Dataset entries

=== Begin Enclosure ===

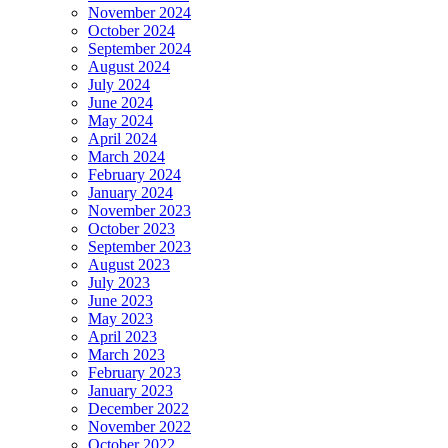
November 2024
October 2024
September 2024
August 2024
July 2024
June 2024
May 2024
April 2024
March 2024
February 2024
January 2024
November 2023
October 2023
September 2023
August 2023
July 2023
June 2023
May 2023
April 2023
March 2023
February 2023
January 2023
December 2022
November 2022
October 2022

=== End Enclosure ===

■ Directions for this task ■
Print only the lines running from the one with "September 2023" to the final line of the data above, each exactly as it appears.

■ Reply to the exercise ■
September 2023
August 2023
July 2023
June 2023
May 2023
April 2023
March 2023
February 2023
January 2023
December 2022
November 2022
October 2022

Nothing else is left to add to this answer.